Through mergers, Martin’s business evolved to Martin Marietta (1961) and Lockheed Martin (1995). Once the acquisition was complete in 1998, Middle River Aircraft Systems (MRAS) was established as a wholly owned subsidiary under GE and a new chapter in the facility’s history began.
Today, MRAS employs more than 660 people. The facility specializes in composite technology, engine nacelles, thrust reversers and aerostructures for commercial and military applications. More than 10,000 thrust reversers have been built by the business since 1970, when it began producing this type of system.
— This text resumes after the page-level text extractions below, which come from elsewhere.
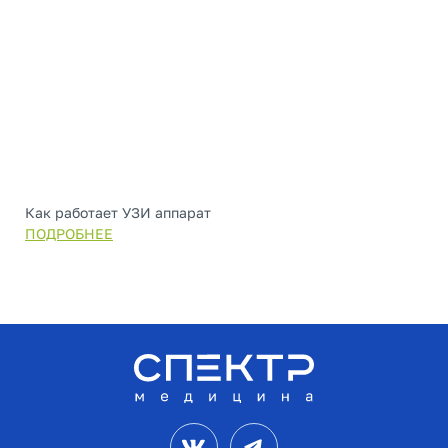
Как работает УЗИ аппарат
ПОДРОБНЕЕ
VK
Telegram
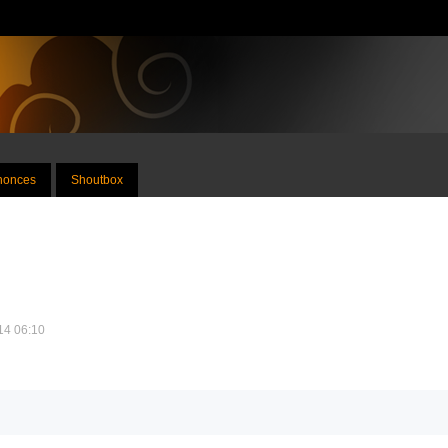
nnonces
Shoutbox
014 06:10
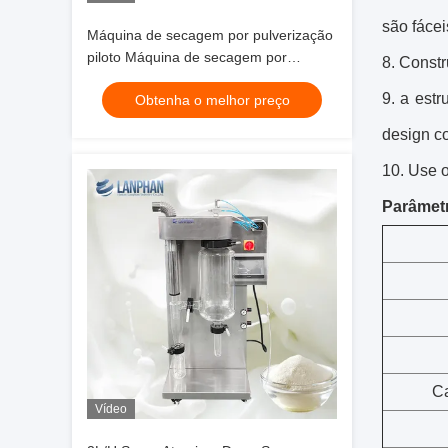
são fácei
Máquina de secagem por pulverização
piloto Máquina de secagem por
8. Const
pulverização Secador de pulverização
9. a estr
Obtenha o melhor preço
pequeno para fermento em pó
design c
10. Use 
Parâmetr
C
Vídeo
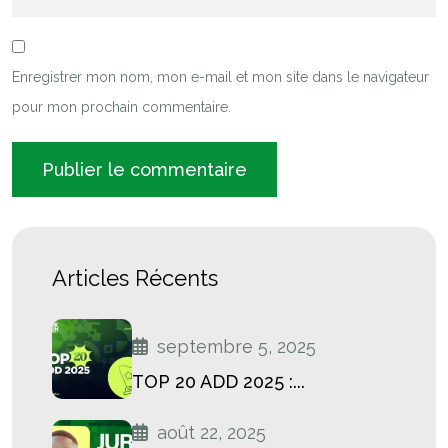
Enregistrer mon nom, mon e-mail et mon site dans le navigateur
pour mon prochain commentaire.
Articles Récents
septembre 5, 2025
TOP 20 ADD 2025 :...
août 22, 2025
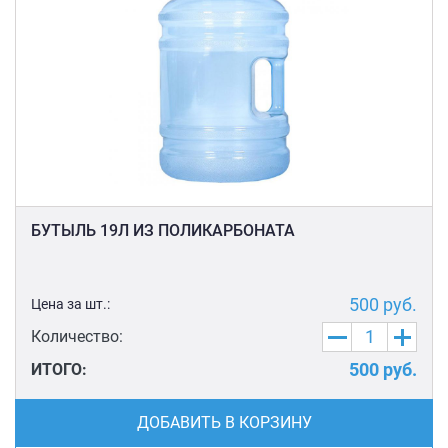
БУТЫЛЬ 19Л ИЗ ПОЛИКАРБОНАТА
500
руб.
Цена за шт.:
Количество:
500
руб.
ИТОГО:
ДОБАВИТЬ В КОРЗИНУ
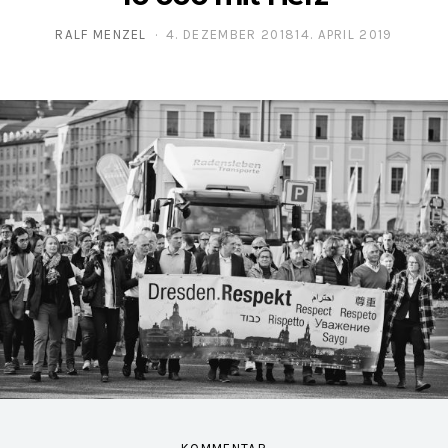
RALF MENZEL
4. DEZEMBER 2018
14. APRIL 2019
POSTED ON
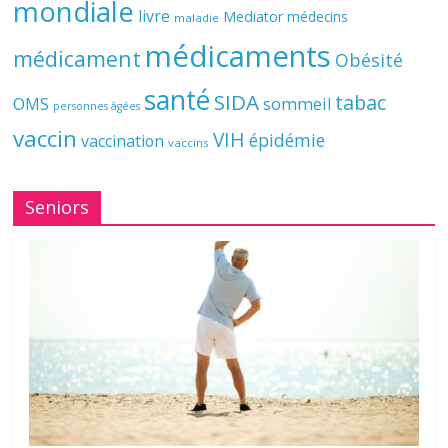
mondiale
livre
Mediator
médecins
maladie
médicaments
médicament
Obésité
santé
SIDA
tabac
OMS
sommeil
personnes âgées
vaccin
VIH
épidémie
vaccination
vaccins
Seniors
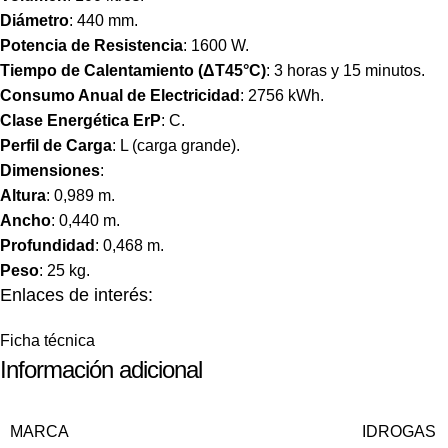
Diámetro
: 440 mm.
Potencia de Resistencia
: 1600 W.
Tiempo de Calentamiento (ΔT45°C)
: 3 horas y 15 minutos.
Consumo Anual de Electricidad
: 2756 kWh.
Clase Energética ErP
: C.
Perfil de Carga
: L (carga grande).
Dimensiones
:
Altura
: 0,989 m.
Ancho
: 0,440 m.
Profundidad
: 0,468 m.
Peso
: 25 kg.
Enlaces de interés:
Ficha técnica
Información adicional
MARCA
IDROGAS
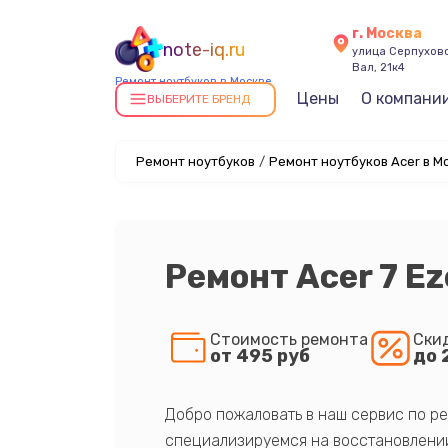
г. Москва
note-iq.ru
улица Серпухов
Вал, 21к4
Ремонт ноутбуков в Москве
Цены
О компани
ВЫБЕРИТЕ БРЕНД
Ремонт ноутбуков
/
Ремонт ноутбуков Acer в М
Ремонт Acer 7 Ez
Стоимость ремонта
Ски
от 495 руб
до 
Добро пожаловать в наш сервис по ре
специализируемся на восстановлении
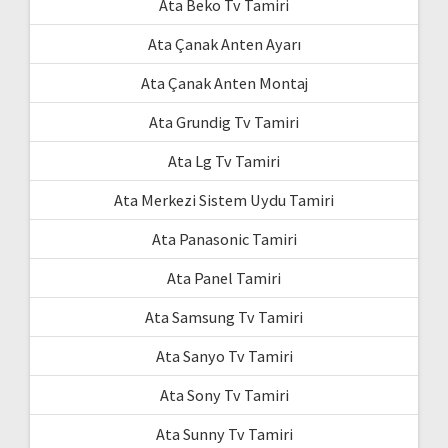
Ata Beko Tv Tamiri
Ata Çanak Anten Ayarı
Ata Çanak Anten Montaj
Ata Grundig Tv Tamiri
Ata Lg Tv Tamiri
Ata Merkezi Sistem Uydu Tamiri
Ata Panasonic Tamiri
Ata Panel Tamiri
Ata Samsung Tv Tamiri
Ata Sanyo Tv Tamiri
Ata Sony Tv Tamiri
Ata Sunny Tv Tamiri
In the last decade, MRAS has experienced several significant achievements. In 2009, part of MRAS and Safran Nacelles came together to form a joint venture, Nexcelle with a mission to design, manufacture, and support advanced nacelle systems for single-aisle jetliners and business aircraft.
Nexcelle supplies the nacelle system for the LEAP-1C engine powering the COMAC C919 aircraft and the Passport engine powering the Global 7000 and Global 8000 aircraft. In 2011, Aircelle (now Safran Nacelles) selected MRAS to supply the thrust reverser system and EBU for the LEAP-1A engines for the Airbus A320neo aircraft.
MRAS continues to innovate with its portfolio of products in production and under development, and the team looks forward to what the future brings.